▸ WHAT YOU NEED TO DO
Only an exact repetition of the entries will do.

Transcribed page contents
· · · · · · ·

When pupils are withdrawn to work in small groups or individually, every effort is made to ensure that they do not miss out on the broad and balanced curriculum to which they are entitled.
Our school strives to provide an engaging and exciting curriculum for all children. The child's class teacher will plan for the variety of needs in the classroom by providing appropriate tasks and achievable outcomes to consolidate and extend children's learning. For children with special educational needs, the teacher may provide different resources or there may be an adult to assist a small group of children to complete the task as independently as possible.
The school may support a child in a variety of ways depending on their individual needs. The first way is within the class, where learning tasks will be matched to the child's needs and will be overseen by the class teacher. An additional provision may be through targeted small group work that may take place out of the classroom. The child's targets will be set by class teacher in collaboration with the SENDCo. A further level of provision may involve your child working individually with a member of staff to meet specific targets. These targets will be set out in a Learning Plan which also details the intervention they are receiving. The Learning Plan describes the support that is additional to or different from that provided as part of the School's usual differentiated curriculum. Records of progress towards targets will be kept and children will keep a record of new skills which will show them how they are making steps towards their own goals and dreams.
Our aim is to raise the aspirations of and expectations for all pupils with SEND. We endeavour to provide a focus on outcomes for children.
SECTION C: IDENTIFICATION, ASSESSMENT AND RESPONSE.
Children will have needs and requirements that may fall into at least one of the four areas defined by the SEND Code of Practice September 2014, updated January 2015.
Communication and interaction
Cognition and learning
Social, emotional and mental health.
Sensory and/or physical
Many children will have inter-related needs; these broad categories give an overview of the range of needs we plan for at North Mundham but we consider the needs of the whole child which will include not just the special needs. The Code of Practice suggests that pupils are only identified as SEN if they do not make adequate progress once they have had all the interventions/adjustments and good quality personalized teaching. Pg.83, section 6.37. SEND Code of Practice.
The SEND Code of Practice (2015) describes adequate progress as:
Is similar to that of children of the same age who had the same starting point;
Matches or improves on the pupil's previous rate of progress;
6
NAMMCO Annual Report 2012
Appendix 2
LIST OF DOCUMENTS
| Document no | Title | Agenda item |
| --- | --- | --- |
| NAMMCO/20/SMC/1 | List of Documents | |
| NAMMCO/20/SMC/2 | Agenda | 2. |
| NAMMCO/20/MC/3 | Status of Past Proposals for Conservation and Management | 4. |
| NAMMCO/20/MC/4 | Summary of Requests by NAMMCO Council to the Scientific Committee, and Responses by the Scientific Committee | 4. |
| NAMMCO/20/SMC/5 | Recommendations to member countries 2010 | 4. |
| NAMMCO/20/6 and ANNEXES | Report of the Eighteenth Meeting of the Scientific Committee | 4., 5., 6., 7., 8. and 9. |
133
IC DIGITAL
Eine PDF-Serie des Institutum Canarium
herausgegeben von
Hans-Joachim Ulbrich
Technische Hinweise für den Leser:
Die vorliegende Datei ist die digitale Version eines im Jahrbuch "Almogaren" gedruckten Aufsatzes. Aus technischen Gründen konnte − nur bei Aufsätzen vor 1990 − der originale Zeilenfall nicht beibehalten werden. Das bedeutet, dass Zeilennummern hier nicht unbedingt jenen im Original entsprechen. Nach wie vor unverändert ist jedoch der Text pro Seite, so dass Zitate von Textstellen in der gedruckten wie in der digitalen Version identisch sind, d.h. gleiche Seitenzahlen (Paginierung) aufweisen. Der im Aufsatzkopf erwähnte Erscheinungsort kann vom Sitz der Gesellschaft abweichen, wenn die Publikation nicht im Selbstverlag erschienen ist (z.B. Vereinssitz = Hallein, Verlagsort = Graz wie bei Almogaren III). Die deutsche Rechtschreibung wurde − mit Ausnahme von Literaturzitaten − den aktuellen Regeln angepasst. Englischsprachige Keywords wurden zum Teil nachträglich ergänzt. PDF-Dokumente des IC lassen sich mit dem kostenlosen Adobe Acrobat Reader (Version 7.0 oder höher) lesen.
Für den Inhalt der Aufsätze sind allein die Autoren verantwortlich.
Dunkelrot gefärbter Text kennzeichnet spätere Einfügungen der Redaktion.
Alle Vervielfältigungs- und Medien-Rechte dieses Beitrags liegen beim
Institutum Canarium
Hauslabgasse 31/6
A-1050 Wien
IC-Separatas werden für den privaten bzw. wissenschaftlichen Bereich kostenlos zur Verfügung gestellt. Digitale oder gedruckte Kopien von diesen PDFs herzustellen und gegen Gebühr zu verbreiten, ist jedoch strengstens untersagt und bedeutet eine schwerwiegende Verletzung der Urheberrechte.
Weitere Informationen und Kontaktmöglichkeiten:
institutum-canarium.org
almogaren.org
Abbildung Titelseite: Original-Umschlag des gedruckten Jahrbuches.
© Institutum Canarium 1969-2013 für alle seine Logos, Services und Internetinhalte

· · · · · · ·

▸ ANSWER AREA
When pupils are withdrawn to work in small groups or individually, every effort is made to ensure that they do not miss out on the broad and balanced curriculum to which they are entitled.
Our school strives to provide an engaging and exciting curriculum for all children. The child's class teacher will plan for the variety of needs in the classroom by providing appropriate tasks and achievable outcomes to consolidate and extend children's learning. For children with special educational needs, the teacher may provide different resources or there may be an adult to assist a small group of children to complete the task as independently as possible.
The school may support a child in a variety of ways depending on their individual needs. The first way is within the class, where learning tasks will be matched to the child's needs and will be overseen by the class teacher. An additional provision may be through targeted small group work that may take place out of the classroom. The child's targets will be set by class teacher in collaboration with the SENDCo. A further level of provision may involve your child working individually with a member of staff to meet specific targets. These targets will be set out in a Learning Plan which also details the intervention they are receiving. The Learning Plan describes the support that is additional to or different from that provided as part of the School's usual differentiated curriculum. Records of progress towards targets will be kept and children will keep a record of new skills which will show them how they are making steps towards their own goals and dreams.
Our aim is to raise the aspirations of and expectations for all pupils with SEND. We endeavour to provide a focus on outcomes for children.
SECTION C: IDENTIFICATION, ASSESSMENT AND RESPONSE.
Children will have needs and requirements that may fall into at least one of the four areas defined by the SEND Code of Practice September 2014, updated January 2015.
Communication and interaction
Cognition and learning
Social, emotional and mental health.
Sensory and/or physical
Many children will have inter-related needs; these broad categories give an overview of the range of needs we plan for at North Mundham but we consider the needs of the whole child which will include not just the special needs. The Code of Practice suggests that pupils are only identified as SEN if they do not make adequate progress once they have had all the interventions/adjustments and good quality personalized teaching. Pg.83, section 6.37. SEND Code of Practice.
The SEND Code of Practice (2015) describes adequate progress as:
Is similar to that of children of the same age who had the same starting point;
Matches or improves on the pupil's previous rate of progress;
6
NAMMCO Annual Report 2012
Appendix 2
LIST OF DOCUMENTS
| Document no | Title | Agenda item |
| --- | --- | --- |
| NAMMCO/20/SMC/1 | List of Documents | |
| NAMMCO/20/SMC/2 | Agenda | 2. |
| NAMMCO/20/MC/3 | Status of Past Proposals for Conservation and Management | 4. |
| NAMMCO/20/MC/4 | Summary of Requests by NAMMCO Council to the Scientific Committee, and Responses by the Scientific Committee | 4. |
| NAMMCO/20/SMC/5 | Recommendations to member countries 2010 | 4. |
| NAMMCO/20/6 and ANNEXES | Report of the Eighteenth Meeting of the Scientific Committee | 4., 5., 6., 7., 8. and 9. |
133
IC DIGITAL
Eine PDF-Serie des Institutum Canarium
herausgegeben von
Hans-Joachim Ulbrich
Technische Hinweise für den Leser:
Die vorliegende Datei ist die digitale Version eines im Jahrbuch "Almogaren" gedruckten Aufsatzes. Aus technischen Gründen konnte − nur bei Aufsätzen vor 1990 − der originale Zeilenfall nicht beibehalten werden. Das bedeutet, dass Zeilennummern hier nicht unbedingt jenen im Original entsprechen. Nach wie vor unverändert ist jedoch der Text pro Seite, so dass Zitate von Textstellen in der gedruckten wie in der digitalen Version identisch sind, d.h. gleiche Seitenzahlen (Paginierung) aufweisen. Der im Aufsatzkopf erwähnte Erscheinungsort kann vom Sitz der Gesellschaft abweichen, wenn die Publikation nicht im Selbstverlag erschienen ist (z.B. Vereinssitz = Hallein, Verlagsort = Graz wie bei Almogaren III). Die deutsche Rechtschreibung wurde − mit Ausnahme von Literaturzitaten − den aktuellen Regeln angepasst. Englischsprachige Keywords wurden zum Teil nachträglich ergänzt. PDF-Dokumente des IC lassen sich mit dem kostenlosen Adobe Acrobat Reader (Version 7.0 oder höher) lesen.
Für den Inhalt der Aufsätze sind allein die Autoren verantwortlich.
Dunkelrot gefärbter Text kennzeichnet spätere Einfügungen der Redaktion.
Alle Vervielfältigungs- und Medien-Rechte dieses Beitrags liegen beim
Institutum Canarium
Hauslabgasse 31/6
A-1050 Wien
IC-Separatas werden für den privaten bzw. wissenschaftlichen Bereich kostenlos zur Verfügung gestellt. Digitale oder gedruckte Kopien von diesen PDFs herzustellen und gegen Gebühr zu verbreiten, ist jedoch strengstens untersagt und bedeutet eine schwerwiegende Verletzung der Urheberrechte.
Weitere Informationen und Kontaktmöglichkeiten:
institutum-canarium.org
almogaren.org
Abbildung Titelseite: Original-Umschlag des gedruckten Jahrbuches.
© Institutum Canarium 1969-2013 für alle seine Logos, Services und Internetinhalte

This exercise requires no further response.